• [TASK OBJECTIVE]: Copy every line in the records below that contains the word "left".

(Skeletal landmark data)
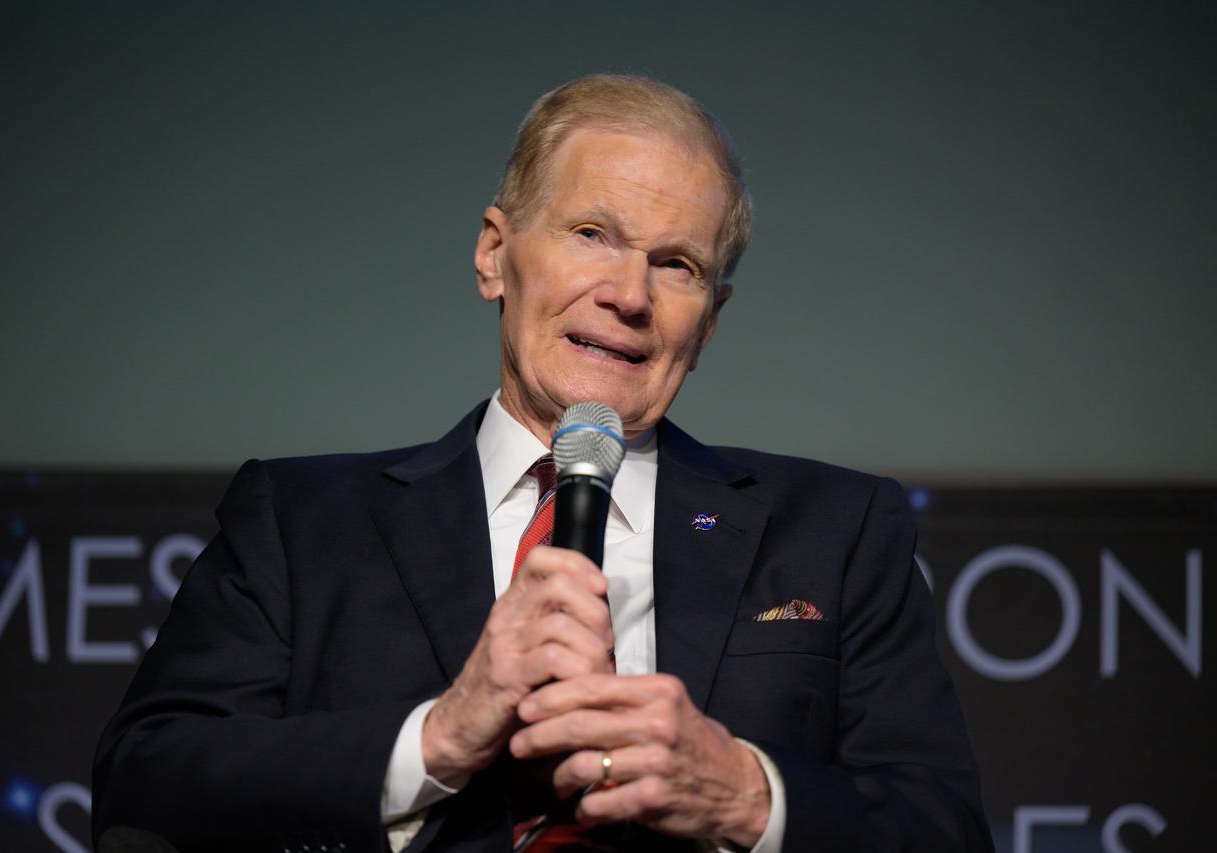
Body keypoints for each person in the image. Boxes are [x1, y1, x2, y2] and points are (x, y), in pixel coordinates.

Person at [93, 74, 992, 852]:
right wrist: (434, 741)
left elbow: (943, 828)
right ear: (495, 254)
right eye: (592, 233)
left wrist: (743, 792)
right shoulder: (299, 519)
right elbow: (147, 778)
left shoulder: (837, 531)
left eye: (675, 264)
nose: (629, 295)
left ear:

• [OUTPUT OF THE EXERCISE]:
left elbow: (943, 828)
left wrist: (743, 792)
left shoulder: (837, 531)
left eye: (675, 264)
left ear:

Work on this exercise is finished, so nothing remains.